The Manipur University is no stranger to trouble, but today it is in a crisis unprecedented in its entire history of 38 years, since its founding in 1980 as a state university. The university became a central university only in 2005.
In what can only be described as a blitzkrieg, a little after midnight on September 20 or the wee hours of September 21, seemingly timed to ensure all newspapers of the day had all been put to bed, police and paramilitary forces entered the campus in convoys and raided the five boys hostels of the university, arresting 89 students and six teachers, all on the basis of a single FIR lodged by a single person, Professor K. Yugindro Singh.
The professor complained that he was manhandled and threatened by students and teachers of the university when he went to the campus to assume office as vice-chancellor-in-charge by virtue of his being appointed as pro-vice-chancellor by the controversial vice-chancellor, Professor Adya Prasad Pandey, who is currently suspended from service pending an inquiry into charges against him for serious derelictions of duty and responsibility.

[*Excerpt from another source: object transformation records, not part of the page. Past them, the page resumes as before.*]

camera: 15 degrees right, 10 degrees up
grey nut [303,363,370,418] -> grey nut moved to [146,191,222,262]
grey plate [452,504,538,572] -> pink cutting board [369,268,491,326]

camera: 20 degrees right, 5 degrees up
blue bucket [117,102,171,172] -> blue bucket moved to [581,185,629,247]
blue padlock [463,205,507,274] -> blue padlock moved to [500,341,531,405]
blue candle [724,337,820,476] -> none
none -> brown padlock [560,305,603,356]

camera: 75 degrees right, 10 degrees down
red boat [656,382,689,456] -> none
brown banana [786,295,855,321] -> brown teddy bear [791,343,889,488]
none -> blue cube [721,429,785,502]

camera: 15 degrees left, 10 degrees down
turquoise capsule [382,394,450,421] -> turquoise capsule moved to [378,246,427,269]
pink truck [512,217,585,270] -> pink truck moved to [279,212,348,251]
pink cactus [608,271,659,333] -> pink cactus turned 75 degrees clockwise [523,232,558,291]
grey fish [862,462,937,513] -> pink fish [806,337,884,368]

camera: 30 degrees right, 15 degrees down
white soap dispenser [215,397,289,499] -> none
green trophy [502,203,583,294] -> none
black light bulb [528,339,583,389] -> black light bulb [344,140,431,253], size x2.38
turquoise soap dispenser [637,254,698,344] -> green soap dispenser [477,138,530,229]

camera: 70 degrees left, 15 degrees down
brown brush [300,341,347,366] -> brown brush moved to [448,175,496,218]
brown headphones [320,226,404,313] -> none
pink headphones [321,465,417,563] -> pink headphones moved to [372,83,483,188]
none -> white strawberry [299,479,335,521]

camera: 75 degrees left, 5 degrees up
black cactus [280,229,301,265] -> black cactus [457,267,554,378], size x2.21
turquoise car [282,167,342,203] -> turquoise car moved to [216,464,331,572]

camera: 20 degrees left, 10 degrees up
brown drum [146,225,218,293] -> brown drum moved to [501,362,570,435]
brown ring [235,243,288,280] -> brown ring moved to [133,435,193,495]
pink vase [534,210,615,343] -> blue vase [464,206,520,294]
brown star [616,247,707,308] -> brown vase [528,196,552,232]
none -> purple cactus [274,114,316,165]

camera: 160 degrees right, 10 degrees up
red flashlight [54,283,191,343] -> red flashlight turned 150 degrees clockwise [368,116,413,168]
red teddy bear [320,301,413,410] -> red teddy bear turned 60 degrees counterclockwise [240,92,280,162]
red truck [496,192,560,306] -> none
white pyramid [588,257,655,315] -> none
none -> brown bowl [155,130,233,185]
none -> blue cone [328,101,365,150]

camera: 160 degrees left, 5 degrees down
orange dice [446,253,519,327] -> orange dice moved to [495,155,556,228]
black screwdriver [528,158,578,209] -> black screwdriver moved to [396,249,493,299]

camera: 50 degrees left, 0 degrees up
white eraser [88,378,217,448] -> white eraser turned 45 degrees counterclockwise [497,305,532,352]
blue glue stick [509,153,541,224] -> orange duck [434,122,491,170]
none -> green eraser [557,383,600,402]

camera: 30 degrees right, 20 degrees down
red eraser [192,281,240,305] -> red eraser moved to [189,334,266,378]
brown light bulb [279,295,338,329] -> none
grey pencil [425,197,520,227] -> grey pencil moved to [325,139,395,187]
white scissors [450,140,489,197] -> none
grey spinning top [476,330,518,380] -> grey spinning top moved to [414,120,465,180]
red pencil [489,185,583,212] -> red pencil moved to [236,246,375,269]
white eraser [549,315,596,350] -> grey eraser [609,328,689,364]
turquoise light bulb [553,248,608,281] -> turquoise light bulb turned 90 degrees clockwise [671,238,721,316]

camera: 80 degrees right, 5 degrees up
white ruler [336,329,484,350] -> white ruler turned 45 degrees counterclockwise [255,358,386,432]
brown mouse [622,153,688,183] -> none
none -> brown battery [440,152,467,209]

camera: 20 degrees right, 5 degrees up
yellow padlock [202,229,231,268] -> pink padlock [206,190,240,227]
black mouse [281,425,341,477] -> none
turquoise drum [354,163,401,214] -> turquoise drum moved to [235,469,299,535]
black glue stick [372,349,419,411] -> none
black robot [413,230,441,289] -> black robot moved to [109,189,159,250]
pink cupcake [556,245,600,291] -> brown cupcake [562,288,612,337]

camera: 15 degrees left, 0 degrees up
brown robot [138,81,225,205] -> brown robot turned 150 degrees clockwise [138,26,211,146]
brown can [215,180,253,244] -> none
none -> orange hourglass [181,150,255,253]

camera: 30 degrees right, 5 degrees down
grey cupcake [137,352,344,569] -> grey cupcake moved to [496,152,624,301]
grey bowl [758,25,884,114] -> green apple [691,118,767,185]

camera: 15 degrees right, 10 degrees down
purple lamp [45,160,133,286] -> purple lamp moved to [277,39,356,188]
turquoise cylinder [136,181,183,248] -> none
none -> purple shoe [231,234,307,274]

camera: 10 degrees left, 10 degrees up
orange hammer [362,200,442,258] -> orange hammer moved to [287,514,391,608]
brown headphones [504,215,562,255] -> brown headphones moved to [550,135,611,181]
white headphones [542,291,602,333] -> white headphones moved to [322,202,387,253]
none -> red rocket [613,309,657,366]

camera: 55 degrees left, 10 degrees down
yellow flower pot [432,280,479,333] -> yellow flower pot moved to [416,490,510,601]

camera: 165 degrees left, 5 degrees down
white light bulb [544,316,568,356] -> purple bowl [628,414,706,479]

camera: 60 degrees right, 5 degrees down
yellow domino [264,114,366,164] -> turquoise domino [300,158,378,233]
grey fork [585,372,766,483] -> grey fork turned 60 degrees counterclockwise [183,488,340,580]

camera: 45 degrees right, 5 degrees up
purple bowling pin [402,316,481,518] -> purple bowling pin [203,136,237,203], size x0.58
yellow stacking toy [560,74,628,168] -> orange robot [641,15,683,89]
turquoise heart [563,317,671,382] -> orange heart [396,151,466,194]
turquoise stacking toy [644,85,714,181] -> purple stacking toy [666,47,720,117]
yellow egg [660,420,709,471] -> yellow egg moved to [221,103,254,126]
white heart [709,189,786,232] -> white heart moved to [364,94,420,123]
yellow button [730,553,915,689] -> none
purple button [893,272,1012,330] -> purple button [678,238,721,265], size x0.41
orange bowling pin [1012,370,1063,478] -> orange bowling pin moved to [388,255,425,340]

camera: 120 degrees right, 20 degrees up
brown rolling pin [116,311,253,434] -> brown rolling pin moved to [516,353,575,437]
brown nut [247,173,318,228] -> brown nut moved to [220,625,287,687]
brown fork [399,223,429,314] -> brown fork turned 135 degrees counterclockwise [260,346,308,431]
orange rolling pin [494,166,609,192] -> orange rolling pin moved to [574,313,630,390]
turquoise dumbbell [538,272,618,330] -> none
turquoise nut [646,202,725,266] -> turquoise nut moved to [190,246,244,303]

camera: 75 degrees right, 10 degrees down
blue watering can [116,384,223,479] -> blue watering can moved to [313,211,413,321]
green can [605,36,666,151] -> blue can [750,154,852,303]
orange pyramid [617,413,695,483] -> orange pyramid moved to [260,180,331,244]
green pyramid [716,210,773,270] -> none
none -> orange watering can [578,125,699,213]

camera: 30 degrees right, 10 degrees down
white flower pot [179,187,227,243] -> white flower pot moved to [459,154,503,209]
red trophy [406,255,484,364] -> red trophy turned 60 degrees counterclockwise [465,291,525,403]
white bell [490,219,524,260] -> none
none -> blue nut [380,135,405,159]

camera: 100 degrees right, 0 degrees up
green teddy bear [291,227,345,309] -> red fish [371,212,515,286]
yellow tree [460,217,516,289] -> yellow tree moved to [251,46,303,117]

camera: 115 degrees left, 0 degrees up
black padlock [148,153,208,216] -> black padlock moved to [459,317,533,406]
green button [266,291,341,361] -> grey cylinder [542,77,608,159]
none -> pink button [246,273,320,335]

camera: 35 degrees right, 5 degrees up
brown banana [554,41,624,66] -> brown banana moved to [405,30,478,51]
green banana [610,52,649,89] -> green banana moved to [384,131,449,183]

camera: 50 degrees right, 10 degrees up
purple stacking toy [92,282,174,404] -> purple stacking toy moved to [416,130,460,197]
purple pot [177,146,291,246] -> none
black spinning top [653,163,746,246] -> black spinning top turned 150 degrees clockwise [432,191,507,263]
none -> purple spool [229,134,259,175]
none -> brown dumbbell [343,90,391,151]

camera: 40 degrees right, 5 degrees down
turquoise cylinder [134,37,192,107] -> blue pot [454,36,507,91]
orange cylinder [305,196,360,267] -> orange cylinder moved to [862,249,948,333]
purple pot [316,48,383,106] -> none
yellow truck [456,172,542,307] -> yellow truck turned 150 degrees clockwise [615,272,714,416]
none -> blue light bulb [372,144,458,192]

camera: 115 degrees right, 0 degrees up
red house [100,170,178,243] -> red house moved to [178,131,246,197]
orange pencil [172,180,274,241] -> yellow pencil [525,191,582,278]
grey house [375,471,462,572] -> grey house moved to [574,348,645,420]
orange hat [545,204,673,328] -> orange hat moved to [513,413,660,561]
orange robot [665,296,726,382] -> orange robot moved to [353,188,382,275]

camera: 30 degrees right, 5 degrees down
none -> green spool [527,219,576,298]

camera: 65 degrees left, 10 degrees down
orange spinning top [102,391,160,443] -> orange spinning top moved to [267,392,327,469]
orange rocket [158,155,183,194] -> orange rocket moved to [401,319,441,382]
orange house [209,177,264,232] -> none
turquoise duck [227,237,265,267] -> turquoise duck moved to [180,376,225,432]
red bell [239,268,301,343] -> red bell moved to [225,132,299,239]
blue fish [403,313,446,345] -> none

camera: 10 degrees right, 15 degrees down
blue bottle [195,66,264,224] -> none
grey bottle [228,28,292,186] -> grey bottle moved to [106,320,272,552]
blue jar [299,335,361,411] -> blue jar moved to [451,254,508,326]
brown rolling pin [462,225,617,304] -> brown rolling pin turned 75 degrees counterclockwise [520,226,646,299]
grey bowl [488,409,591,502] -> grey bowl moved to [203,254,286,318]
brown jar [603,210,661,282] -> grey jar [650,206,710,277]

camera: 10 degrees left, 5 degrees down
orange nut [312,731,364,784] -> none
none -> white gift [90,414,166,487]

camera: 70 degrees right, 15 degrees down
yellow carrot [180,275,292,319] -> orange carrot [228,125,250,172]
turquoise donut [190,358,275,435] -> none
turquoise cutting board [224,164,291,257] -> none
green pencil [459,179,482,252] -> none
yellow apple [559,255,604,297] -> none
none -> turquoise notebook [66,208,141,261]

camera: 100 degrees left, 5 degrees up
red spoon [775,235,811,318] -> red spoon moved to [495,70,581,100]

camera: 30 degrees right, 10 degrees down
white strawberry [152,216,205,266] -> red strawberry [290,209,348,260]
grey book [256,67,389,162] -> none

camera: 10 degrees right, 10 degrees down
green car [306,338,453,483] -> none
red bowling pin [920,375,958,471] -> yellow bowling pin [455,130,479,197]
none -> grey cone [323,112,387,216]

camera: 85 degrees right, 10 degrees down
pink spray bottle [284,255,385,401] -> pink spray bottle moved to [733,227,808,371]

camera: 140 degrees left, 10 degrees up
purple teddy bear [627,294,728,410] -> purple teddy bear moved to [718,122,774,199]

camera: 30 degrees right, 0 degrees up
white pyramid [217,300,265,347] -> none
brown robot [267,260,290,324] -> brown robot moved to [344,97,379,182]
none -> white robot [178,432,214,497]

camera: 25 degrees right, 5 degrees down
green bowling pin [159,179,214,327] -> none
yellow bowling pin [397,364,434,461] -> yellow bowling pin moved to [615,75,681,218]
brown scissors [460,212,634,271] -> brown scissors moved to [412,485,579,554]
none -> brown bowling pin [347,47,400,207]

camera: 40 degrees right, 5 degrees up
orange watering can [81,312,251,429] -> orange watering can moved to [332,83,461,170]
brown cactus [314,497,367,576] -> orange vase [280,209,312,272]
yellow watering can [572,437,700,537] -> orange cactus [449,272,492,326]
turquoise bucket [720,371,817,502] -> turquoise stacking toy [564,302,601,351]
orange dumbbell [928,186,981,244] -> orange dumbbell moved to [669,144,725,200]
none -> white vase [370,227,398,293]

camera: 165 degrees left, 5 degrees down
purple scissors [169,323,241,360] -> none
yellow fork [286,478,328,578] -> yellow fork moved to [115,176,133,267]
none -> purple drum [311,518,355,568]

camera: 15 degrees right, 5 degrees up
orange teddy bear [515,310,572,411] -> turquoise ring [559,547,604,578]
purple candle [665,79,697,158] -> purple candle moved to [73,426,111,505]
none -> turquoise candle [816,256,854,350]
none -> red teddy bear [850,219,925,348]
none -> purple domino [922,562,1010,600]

Singh’s partisan stand in this tussle between a larger section of the Manipur University community and Pandey and his supporters is well known. His past as a man of his word is not something to envy either. Not too long ago, he was in a controversy for installing three telescopes belonging to the university at his residence, therefore restricting access to them only to his favourite students, on the claim that they were purchased out of money for a project he won for his department. Was this done with the permission of the university is a question which obviously may need some probing too.
Earlier on, in the 1990s, he was behind a media campaign to malign the university authorities for adopting a fast track merit promotion scheme for well-performing faculties, but when he became eligible for the promotion scheme, he quietly left the campaign and enrolled himself for the very scheme that he had once debunked as a tool for favouritism. The professor of physics also claims big achievements in astronomy, but do a Google search and the only praises he has ever visibly received are from Imphal newspapers, most of which are based on interviews of him.
But leave aside the standing of the man in society or academics, the moot question is, why was the government so much in a hurry to make the midnight raid on the university on the very day the FIR was lodged? Were they under some pressure from their central command to be tough on the rebellious university, or is this another case of a servile government eagerly pursuing what they anticipate would please their masters? Is this government so much in awe of Pandey, who is reputed for his proximity to the power corridors in Delhi and the Rashtriya Swayamsevak Sangh? In fact, there have been many reports in the media, in particular one in The Statesman Kolkata, that Pandey had been selected precisely for a saffronising mission of the MU.
Would it then not have been judicious practice for the government to treat Singh’s – or anybody else’s – complaint with a measure of reasonable doubt, therefore importantly would it not have been prudent to make a preliminary probe to crosscheck and verify the allegations before swinging into the massive assault witnessed on September 20 night? There were so many witnesses of the event that Singh described as an assault on his person in his FIR, and moreover there is at least one audio recording of the exchanges between him and the students on that day at the administrative block of the university. Those who have heard this recording will vouch that though there were plenty of commotion on account of many students putting questions to him, there were no unparliamentary languages distinguishable. There were also some moderating voices appealing for order. Singh’s own voice was also heard on and off, indicating in a jovial tone he agreed with the students that it was the wrong time for him to stake claim to vice-chancellorship.
Other eyewitnesses admit that there were some waiting outside with a plate of eggs, and these were thrown at him as he left in his car, but nowhere were there any clubs and rocks in sight that the man claimed he was threatened with as he emerged from the administrative block.
On the other hand, is it a case of the government acting on its own intelligence that the Manipur University community was preparing to wage war on the nation, for indeed the response was befitting a war? Now that there are no reports of discovery of stockpiles of weapons, or rebel soldiers found in the campus, would the government resort to more tricks up their sleeves to mass frame the community or worse still, stage encounters of the kind they have become infamous for?
The gravity of the midnight raid did not sink in immediately but with the hindsight of even the few days that have gone by, it not difficult to see how horrifying and draconian it was. The government shut off mobile internet so that information or pictures from within the campus could not emerge outside; nobody including the media were not allowed in, nobody from inside the campus were allowed out. Reports say police and paramilitary vehicles are still stationed outside each of the boys’ hostels to ensure no resident slipped out. The entirety of the picture inside the campus hence is still fuzzy. Hopefully things will not get more serious than this.
But rest assured, as people get over the shock of the midnight raid and settle down to assess the disproportionate nature of the government retaliation, another storm will begin to gather. The only way the government can defuse this storm is by coming out with a very credible and convincing explanation for defiling the university the way they have.
Pradip Phanjoubam is editor of Imphal Free Press.